X_train = trainFile.ix[:,:-1]
y_train = trainFile.ix[:,-1].values.reshape(trainFile.shape[0],1)
X_test = testFile.ix[:,:-1]
y_test = testFile.ix[:,-1].values.reshape(testFile.shape[0],1)

ss_X=StandardScaler()
ss_y=StandardScaler()
X_train=ss_X.fit_transform(X_train)
X_test=ss_X.fit_transform(X_test)

model=Sequential()
model.add(Dense(128,input_dim=3,init='uniform'))
#model.add(Dropout(0.5))
model.add(LeakyReLU(alpha=0.2))
model.add(BatchNormalization(axis=1))
model.add(Dense(256,init='uniform'))
model.add(LeakyReLU(alpha=0.2))
#model.add(Dropout(0.5))
model.add(BatchNormalization(axis=1))
model.add(Dense(256,init='uniform'))
model.add(LeakyReLU(alpha=0.2))
#model.add(Dropout(0.5))
model.add(BatchNormalization(axis=1))
model.add(Dense(512,init='uniform'))
model.add(LeakyReLU(alpha=0.2))
model.add(BatchNormalization(axis=1))
model.add(Dense(512,init='uniform'))
model.add(LeakyReLU(alpha=0.2))
model.add(BatchNormalization(axis=1))
model.add(Dense(256,init='uniform'))
model.add(LeakyReLU(alpha=0.2))
model.add(BatchNormalization(axis=1))
model.add(Dense(128,init='uniform'))
model.add(LeakyReLU(alpha=0.2))
model.add(BatchNormalization(axis=1))
model.add(Dense(64,init='uniform'))
model.add(LeakyReLU(alpha=0.2))
model.add(BatchNormalization(axis=1))
model.add(Dropout(0.2))
model.add(Dense(1,activation='linear',name="out"))

adam = Adam(0.0000001)
sgd = SGD(0.000000001)
model.compile(optimizer=sgd,loss='mse')
model.load_weights('test_s9.h5')
model.fit(X_train,y_train,epochs=10,batch_size=2048,verbose=1,validation_data=(X_test,y_test), callbacks=[TensorBoard(log_dir='log')])
dense1_layer_model = Model(inputs=model.input,outputs=model.get_layer('out').output)
dense1_output = dense1_layer_model.predict(X_test)
print (r2_score(y_test,dense1_output))

I think the most probable reason is random seeds of your neural net. Each time you call fit method of your neural net or pipeline there will be different initialization and result.

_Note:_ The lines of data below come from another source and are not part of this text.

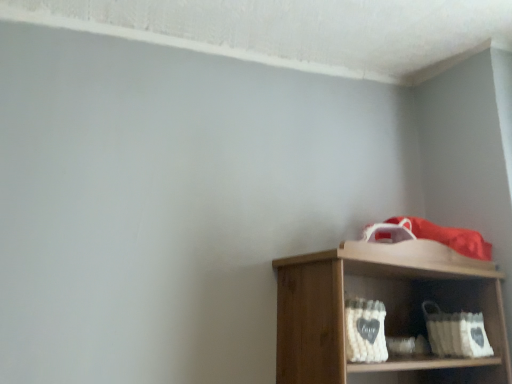
Locate an element on the screen. The height and width of the screenshot is (384, 512). white woven basket at lower center, the first basket positioned from the front is located at coordinates (365, 330).

What do you see at coordinates (365, 330) in the screenshot?
I see `white woven basket at lower center, the first basket positioned from the front` at bounding box center [365, 330].

What do you see at coordinates (456, 333) in the screenshot?
I see `white fabric basket at lower right, positioned as the first basket in back-to-front order` at bounding box center [456, 333].

Image resolution: width=512 pixels, height=384 pixels. Identify the location of white fabric basket at lower right, which is the second basket in left-to-right order. (456, 333).

This screenshot has height=384, width=512. What are the coordinates of `white woven basket at lower center, the first basket in the left-to-right sequence` in the screenshot? It's located at (365, 330).

Is white woven basket at lower center, which is counted as the 2th basket, starting from the right, to the left of white fabric basket at lower right, positioned as the first basket in back-to-front order, from the viewer's perspective?

Indeed, white woven basket at lower center, which is counted as the 2th basket, starting from the right, is positioned on the left side of white fabric basket at lower right, positioned as the first basket in back-to-front order.

Which object is more forward, white woven basket at lower center, the first basket in the left-to-right sequence, or white fabric basket at lower right, the 2th basket from the front?

white woven basket at lower center, the first basket in the left-to-right sequence, is closer to the camera.

Between point (372, 357) and point (444, 352), which one is positioned in front?

The point (372, 357) is in front.

From the image's perspective, which one is positioned lower, white woven basket at lower center, the 2th basket when ordered from back to front, or white fabric basket at lower right, the 2th basket from the front?

white fabric basket at lower right, the 2th basket from the front, from the image's perspective.

From a real-world perspective, is white woven basket at lower center, the 2th basket when ordered from back to front, physically located above or below white fabric basket at lower right, the 2th basket from the front?

Clearly, from a real-world perspective, white woven basket at lower center, the 2th basket when ordered from back to front, is above white fabric basket at lower right, the 2th basket from the front.

Which of these two, white woven basket at lower center, which is counted as the 2th basket, starting from the right, or white fabric basket at lower right, the 2th basket from the front, is thinner?

white woven basket at lower center, which is counted as the 2th basket, starting from the right.

Considering the sizes of objects white woven basket at lower center, the first basket in the left-to-right sequence, and white fabric basket at lower right, the 2th basket from the front, in the image provided, who is shorter, white woven basket at lower center, the first basket in the left-to-right sequence, or white fabric basket at lower right, the 2th basket from the front,?

white woven basket at lower center, the first basket in the left-to-right sequence, is shorter.

Between white woven basket at lower center, which is counted as the 2th basket, starting from the right, and white fabric basket at lower right, positioned as the first basket in back-to-front order, which one has smaller size?

With smaller size is white woven basket at lower center, which is counted as the 2th basket, starting from the right.

Can white fabric basket at lower right, which is the second basket in left-to-right order, be found inside white woven basket at lower center, the 2th basket when ordered from back to front?

No, white fabric basket at lower right, which is the second basket in left-to-right order, is not inside white woven basket at lower center, the 2th basket when ordered from back to front.

Is white woven basket at lower center, the first basket positioned from the front, positioned far away from white fabric basket at lower right, positioned as the first basket in back-to-front order?

No, white woven basket at lower center, the first basket positioned from the front, is not far from white fabric basket at lower right, positioned as the first basket in back-to-front order.

Is white fabric basket at lower right, which is the second basket in left-to-right order, at the back of white woven basket at lower center, the first basket in the left-to-right sequence?

No, white woven basket at lower center, the first basket in the left-to-right sequence, is not facing the opposite direction of white fabric basket at lower right, which is the second basket in left-to-right order.

What's the angular difference between white woven basket at lower center, the first basket in the left-to-right sequence, and white fabric basket at lower right, placed as the 1th basket when sorted from right to left,'s facing directions?

There is a 2.35-degree angle between the facing directions of white woven basket at lower center, the first basket in the left-to-right sequence, and white fabric basket at lower right, placed as the 1th basket when sorted from right to left.

How distant is white woven basket at lower center, the first basket positioned from the front, from white fabric basket at lower right, positioned as the first basket in back-to-front order?

white woven basket at lower center, the first basket positioned from the front, and white fabric basket at lower right, positioned as the first basket in back-to-front order, are 17.00 inches apart.

You are a GUI agent. You are given a task and a screenshot of the screen. Output one action in this format:
    pyautogui.click(x=<x>, y=<y>)
    Task: Click on the basket below the white woven basket at lower center, which is counted as the 2th basket, starting from the right (from the image's perspective)
    The height and width of the screenshot is (384, 512).
    Given the screenshot: What is the action you would take?
    pyautogui.click(x=456, y=333)

Considering the relative positions of white fabric basket at lower right, placed as the 1th basket when sorted from right to left, and white woven basket at lower center, which is counted as the 2th basket, starting from the right, in the image provided, is white fabric basket at lower right, placed as the 1th basket when sorted from right to left, to the left of white woven basket at lower center, which is counted as the 2th basket, starting from the right, from the viewer's perspective?

No, white fabric basket at lower right, placed as the 1th basket when sorted from right to left, is not to the left of white woven basket at lower center, which is counted as the 2th basket, starting from the right.

Is white fabric basket at lower right, placed as the 1th basket when sorted from right to left, positioned before white woven basket at lower center, the 2th basket when ordered from back to front?

No, it is behind white woven basket at lower center, the 2th basket when ordered from back to front.

Between point (437, 355) and point (375, 336), which one is positioned in front?

The point (375, 336) is in front.

From the image's perspective, which one is positioned lower, white fabric basket at lower right, placed as the 1th basket when sorted from right to left, or white woven basket at lower center, the first basket positioned from the front?

white fabric basket at lower right, placed as the 1th basket when sorted from right to left, is shown below in the image.

From a real-world perspective, is white fabric basket at lower right, positioned as the first basket in back-to-front order, physically located above or below white woven basket at lower center, the first basket positioned from the front?

From a real-world perspective, white fabric basket at lower right, positioned as the first basket in back-to-front order, is physically below white woven basket at lower center, the first basket positioned from the front.

Can you confirm if white fabric basket at lower right, which is the second basket in left-to-right order, is wider than white woven basket at lower center, the first basket in the left-to-right sequence?

Correct, the width of white fabric basket at lower right, which is the second basket in left-to-right order, exceeds that of white woven basket at lower center, the first basket in the left-to-right sequence.

Does white fabric basket at lower right, placed as the 1th basket when sorted from right to left, have a greater height compared to white woven basket at lower center, which is counted as the 2th basket, starting from the right?

Correct, white fabric basket at lower right, placed as the 1th basket when sorted from right to left, is much taller as white woven basket at lower center, which is counted as the 2th basket, starting from the right.

Which of these two, white fabric basket at lower right, placed as the 1th basket when sorted from right to left, or white woven basket at lower center, the 2th basket when ordered from back to front, is smaller?

With smaller size is white woven basket at lower center, the 2th basket when ordered from back to front.

Is white woven basket at lower center, which is counted as the 2th basket, starting from the right, completely or partially inside white fabric basket at lower right, which is the second basket in left-to-right order?

No, white woven basket at lower center, which is counted as the 2th basket, starting from the right, is not inside white fabric basket at lower right, which is the second basket in left-to-right order.

Is white fabric basket at lower right, which is the second basket in left-to-right order, far from white woven basket at lower center, the first basket positioned from the front?

No, white fabric basket at lower right, which is the second basket in left-to-right order, is not far from white woven basket at lower center, the first basket positioned from the front.

Is white fabric basket at lower right, the 2th basket from the front, positioned with its back to white woven basket at lower center, the first basket positioned from the front?

No, white fabric basket at lower right, the 2th basket from the front,'s orientation is not away from white woven basket at lower center, the first basket positioned from the front.

Consider the image. How many degrees apart are the facing directions of white fabric basket at lower right, positioned as the first basket in back-to-front order, and white woven basket at lower center, the 2th basket when ordered from back to front?

The facing directions of white fabric basket at lower right, positioned as the first basket in back-to-front order, and white woven basket at lower center, the 2th basket when ordered from back to front, are 2.35 degrees apart.

The image size is (512, 384). Find the location of `basket on the right of the white woven basket at lower center, the first basket in the left-to-right sequence`. basket on the right of the white woven basket at lower center, the first basket in the left-to-right sequence is located at coordinates (456, 333).

At what (x,y) coordinates should I click in order to perform the action: click on basket below the white woven basket at lower center, the first basket positioned from the front (from the image's perspective). Please return your answer as a coordinate pair (x, y). The height and width of the screenshot is (384, 512). Looking at the image, I should click on (456, 333).

The height and width of the screenshot is (384, 512). I want to click on basket that appears below the white woven basket at lower center, the first basket positioned from the front (from a real-world perspective), so click(456, 333).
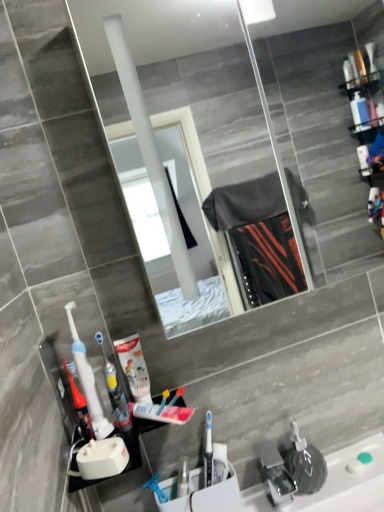
Question: Could you tell me if translucent plastic mouthwash at lower left is facing white glossy toothpaste tube at center?

Choices:
 (A) yes
 (B) no

Answer: (B)

Question: Can white glossy toothpaste tube at center be found inside translucent plastic mouthwash at lower left?

Choices:
 (A) no
 (B) yes

Answer: (A)

Question: Is translucent plastic mouthwash at lower left far away from white glossy toothpaste tube at center?

Choices:
 (A) no
 (B) yes

Answer: (A)

Question: Is translucent plastic mouthwash at lower left bigger than white glossy toothpaste tube at center?

Choices:
 (A) yes
 (B) no

Answer: (B)

Question: Does translucent plastic mouthwash at lower left have a smaller size compared to white glossy toothpaste tube at center?

Choices:
 (A) no
 (B) yes

Answer: (B)

Question: Is translucent plastic mouthwash at lower left to the left of white glossy toothpaste tube at center from the viewer's perspective?

Choices:
 (A) no
 (B) yes

Answer: (B)

Question: Is translucent plastic mouthwash at lower left to the left of white plastic toothbrush holder at lower center, the first sink from the left, from the viewer's perspective?

Choices:
 (A) yes
 (B) no

Answer: (A)

Question: Is translucent plastic mouthwash at lower left thinner than white plastic toothbrush holder at lower center, which is counted as the second sink, starting from the right?

Choices:
 (A) no
 (B) yes

Answer: (B)

Question: Is translucent plastic mouthwash at lower left not within white plastic toothbrush holder at lower center, which is counted as the second sink, starting from the right?

Choices:
 (A) no
 (B) yes

Answer: (B)

Question: Is translucent plastic mouthwash at lower left positioned with its back to white plastic toothbrush holder at lower center, the first sink from the left?

Choices:
 (A) no
 (B) yes

Answer: (A)

Question: From a real-world perspective, is translucent plastic mouthwash at lower left under white plastic toothbrush holder at lower center, the first sink from the left?

Choices:
 (A) no
 (B) yes

Answer: (A)

Question: Does translucent plastic mouthwash at lower left lie behind white plastic toothbrush holder at lower center, which is counted as the second sink, starting from the right?

Choices:
 (A) no
 (B) yes

Answer: (A)

Question: Considering the relative sizes of white plastic toothbrush holder at lower center, which is counted as the second sink, starting from the right, and white glossy toothpaste tube at center in the image provided, is white plastic toothbrush holder at lower center, which is counted as the second sink, starting from the right, wider than white glossy toothpaste tube at center?

Choices:
 (A) no
 (B) yes

Answer: (B)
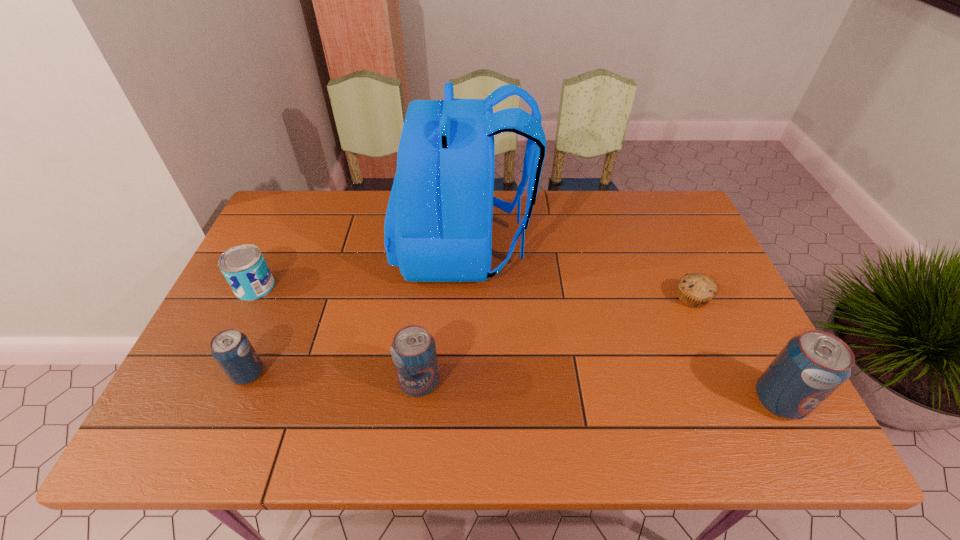
Locate an element on the screen. The width and height of the screenshot is (960, 540). free space between the tallest object and the can is located at coordinates (359, 267).

Image resolution: width=960 pixels, height=540 pixels. I want to click on free space between the rightmost pop soda and the leftmost pop soda, so click(x=514, y=387).

The image size is (960, 540). I want to click on unoccupied area between the tallest pop soda and the tallest object, so tap(621, 323).

The image size is (960, 540). In order to click on vacant space that's between the shortest pop soda and the second pop soda from left to right in this screenshot , I will do `click(334, 378)`.

At what (x,y) coordinates should I click in order to perform the action: click on free spot between the tallest pop soda and the shortest object. Please return your answer as a coordinate pair (x, y). This screenshot has height=540, width=960. Looking at the image, I should click on (735, 349).

This screenshot has width=960, height=540. Identify the location of empty space between the tallest object and the second shortest pop soda. (442, 315).

You are a GUI agent. You are given a task and a screenshot of the screen. Output one action in this format:
    pyautogui.click(x=<x>, y=<y>)
    Task: Click on the free space that is in between the backpack and the leftmost pop soda
    This screenshot has height=540, width=960.
    Given the screenshot: What is the action you would take?
    pyautogui.click(x=356, y=310)

Identify the location of object that is the fifth closest to the shortest object. (244, 267).

At what (x,y) coordinates should I click in order to perform the action: click on object that is the third closest to the shortest object. Please return your answer as a coordinate pair (x, y). Looking at the image, I should click on (413, 350).

The height and width of the screenshot is (540, 960). In order to click on pop soda that is the second closest to the can in this screenshot , I will do `click(413, 350)`.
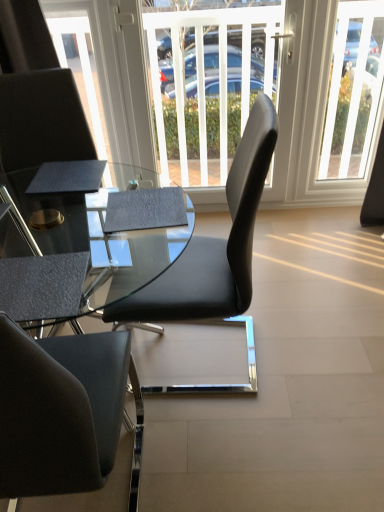
Question: Would you say textured black armchair at lower left is outside black leather chair at left, which ranks as the 1th chair in left-to-right order?

Choices:
 (A) no
 (B) yes

Answer: (B)

Question: Is textured black armchair at lower left positioned with its back to black leather chair at left, placed as the 2th chair when sorted from right to left?

Choices:
 (A) yes
 (B) no

Answer: (B)

Question: From the image's perspective, is textured black armchair at lower left below black leather chair at left, which ranks as the 1th chair in left-to-right order?

Choices:
 (A) no
 (B) yes

Answer: (B)

Question: Can you confirm if textured black armchair at lower left is taller than black leather chair at left, placed as the 2th chair when sorted from right to left?

Choices:
 (A) yes
 (B) no

Answer: (B)

Question: Is textured black armchair at lower left oriented towards black leather chair at left, which ranks as the 1th chair in left-to-right order?

Choices:
 (A) yes
 (B) no

Answer: (A)

Question: Considering the positions of point (33, 121) and point (347, 95), is point (33, 121) closer or farther from the camera than point (347, 95)?

Choices:
 (A) farther
 (B) closer

Answer: (B)

Question: Visually, is black leather chair at left, placed as the 2th chair when sorted from right to left, positioned to the left or to the right of clear glass door at upper center?

Choices:
 (A) right
 (B) left

Answer: (B)

Question: Looking at the image, does black leather chair at left, which ranks as the 1th chair in left-to-right order, seem bigger or smaller compared to clear glass door at upper center?

Choices:
 (A) small
 (B) big

Answer: (B)

Question: From a real-world perspective, is black leather chair at left, which ranks as the 1th chair in left-to-right order, above or below clear glass door at upper center?

Choices:
 (A) below
 (B) above

Answer: (A)

Question: Considering the positions of point pos(200,197) and point pos(339,46), is point pos(200,197) closer or farther from the camera than point pos(339,46)?

Choices:
 (A) farther
 (B) closer

Answer: (A)

Question: In terms of width, does white matte door at center look wider or thinner when compared to clear glass door at upper center?

Choices:
 (A) wide
 (B) thin

Answer: (A)

Question: In the image, is white matte door at center on the left side or the right side of clear glass door at upper center?

Choices:
 (A) left
 (B) right

Answer: (A)

Question: Relative to clear glass door at upper center, is white matte door at center in front or behind?

Choices:
 (A) front
 (B) behind

Answer: (A)

Question: Is point (365, 120) positioned closer to the camera than point (18, 134)?

Choices:
 (A) farther
 (B) closer

Answer: (A)

Question: Which is correct: clear glass door at upper center is inside black leather chair at left, which ranks as the 1th chair in left-to-right order, or outside of it?

Choices:
 (A) outside
 (B) inside

Answer: (A)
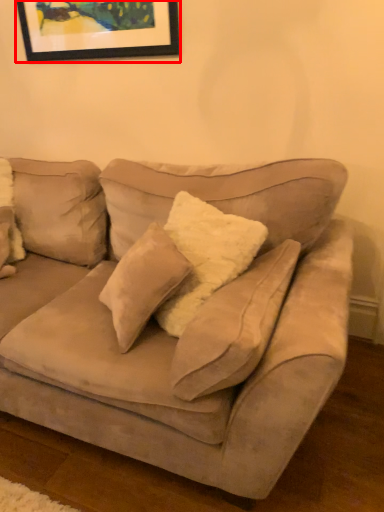
Question: From the image, what is the correct spatial relationship of picture frame (annotated by the red box) in relation to studio couch?

Choices:
 (A) left
 (B) right

Answer: (B)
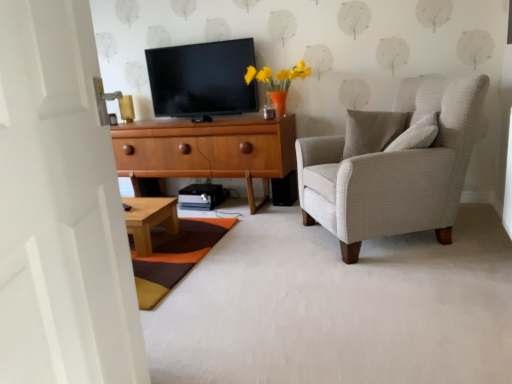
Find the location of a particular element. The width and height of the screenshot is (512, 384). vacant area in front of light gray fabric armchair at right is located at coordinates (406, 291).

Did you try to reproduce prediction of your neural net alone without stacking and pipeline?

You should try to split the problem. I mean try to reproduce results of each estimator separately. Start from your neural net. Train your neural net without stacking and pipeline on train data and then predict test data. Then try to train and predict again. Ensure that you are able to reproduce results and to get the same score. Repeat reproducibility check for each estimator in your pipeline. Then try stacking.